STATED GOAL -
Continue the newsletter piece on betting and gaming startup funding, picking up right after its final sentence.

TEXT SECTION -

*-*-*

Down in the dumps: startups’ funding woes
Down round analysis, Better Collective M&A extra +More
Welcome to this month’s edition of The Startup Month. As has been obvious to those keeping an eye on the betting and gaming startup scene this year, there has been a comparative dearth of (announced) new funding rounds.
So this month we look into one of the factors that has been going on in the background for the past 12 months or more and helps explain the apparent drying of the well when it comes to growth company funding – the potential for down rounds.
But first, some M&A news from Better Collective.
Looking at life through the eyes of a tire hub.
M&A extra
Better Collective has announced its second-largest acquisition, snapping up the Toronto-listed sports media and gaming affiliate business Playmaker Capital for €176m in cash and shares.
Playmaker owns the media sites Futbol Sites, Yardbarker and the Nation Network as well as the affiliate Wedge. It has a focus on the LatAm and North American markets.
The deal involved 65% shares with the remaining 35% being settled in cash.
Based on trailing 12 months EBITDA of €15m the multiple is over 11x.
Better Collective said there was a “clear path to synergies post integration”, which would bring the estimates of EV/EBITDA for 2026 to below 5x.
Strategic fit: Playmaker was founded by Jordan Gnat and quickly built a portfolio of media and affiliate assets via acquisition. In its Q3 earnings, the company said it generated pro forma revenues for the three months to June of C$12.6m ($9.2m) and pro forma adj. EBITDA of C$3.3m.
The acquisition is in line with Better Collective’s long-term strategy to be seen as much as a sports media player as an affiliate.
Deep down
The dreaded phrase ‘down round’ has been more prominent in the betting and gaming startup sector vernacular this year.

*-*-*

RECORDED DATA -
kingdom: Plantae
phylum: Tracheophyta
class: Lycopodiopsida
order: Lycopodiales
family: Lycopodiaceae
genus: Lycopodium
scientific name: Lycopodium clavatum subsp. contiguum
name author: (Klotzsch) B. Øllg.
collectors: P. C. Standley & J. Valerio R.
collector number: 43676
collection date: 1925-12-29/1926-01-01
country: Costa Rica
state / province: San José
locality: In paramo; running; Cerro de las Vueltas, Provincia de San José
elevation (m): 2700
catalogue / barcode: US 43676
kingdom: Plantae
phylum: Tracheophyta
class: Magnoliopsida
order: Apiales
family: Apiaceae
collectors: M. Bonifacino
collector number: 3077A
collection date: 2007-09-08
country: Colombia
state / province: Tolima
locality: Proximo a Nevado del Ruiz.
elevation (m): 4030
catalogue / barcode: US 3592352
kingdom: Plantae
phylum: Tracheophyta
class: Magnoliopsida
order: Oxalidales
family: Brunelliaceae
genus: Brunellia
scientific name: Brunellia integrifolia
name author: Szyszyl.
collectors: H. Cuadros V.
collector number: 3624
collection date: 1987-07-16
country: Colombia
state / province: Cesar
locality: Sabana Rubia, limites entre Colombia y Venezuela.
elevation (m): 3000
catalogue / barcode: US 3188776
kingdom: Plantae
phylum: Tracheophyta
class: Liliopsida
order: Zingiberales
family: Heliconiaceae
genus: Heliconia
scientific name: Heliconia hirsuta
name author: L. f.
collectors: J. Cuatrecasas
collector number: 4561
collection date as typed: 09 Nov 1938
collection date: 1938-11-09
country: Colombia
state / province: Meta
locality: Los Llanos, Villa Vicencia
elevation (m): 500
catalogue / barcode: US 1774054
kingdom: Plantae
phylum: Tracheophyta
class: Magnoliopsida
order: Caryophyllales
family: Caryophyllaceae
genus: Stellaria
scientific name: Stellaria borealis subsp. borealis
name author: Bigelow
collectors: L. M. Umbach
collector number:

*-*-*

ANSWER TO THIS EXERCISE -
Down beat: During a panel appearance at the recent G2E conference in Las Vegas, Lloyd Danzig, principal at Sharp Alpha Investments, made the comment that the frequency of “down rounds and recapitalizations is elevated compared to previous years”. This despite the details of these financing rounds being rarely announced publicly.
At issue is the number of companies that, given the tricky economic backdrop and the very poor outlook for funding, are finding that to raise more money from investors they are needing to go for lower valuations.
Using the terminology, such events occur when the pre-money valuation on new investment is less than the post-money valuation on the previous fundraising round.
“They typically take place when companies run out of cash or fail to meet investor expectations,” Danzig tells E+M.
Big picture, small picture: This can be when there is a major change in market dynamics or when macro funding conditions and revenue multiples have tightened significantly. Jesse Wachtel, co-founder at Huddle, says down rounds occur for both micro and macro reasons.
“Micro meaning specific to that company’s performance: if revenue growth has slowed or the next big innovation that is supposed to drive adoption goes over like a lead balloon, investors will mark down the company’s valuation,” he says.
“Macro reasons usually apply to larger companies and later rounds, but if the equity market is suffering or the cost of capital goes up, investors are likely to price that into a company’s valuation as well.”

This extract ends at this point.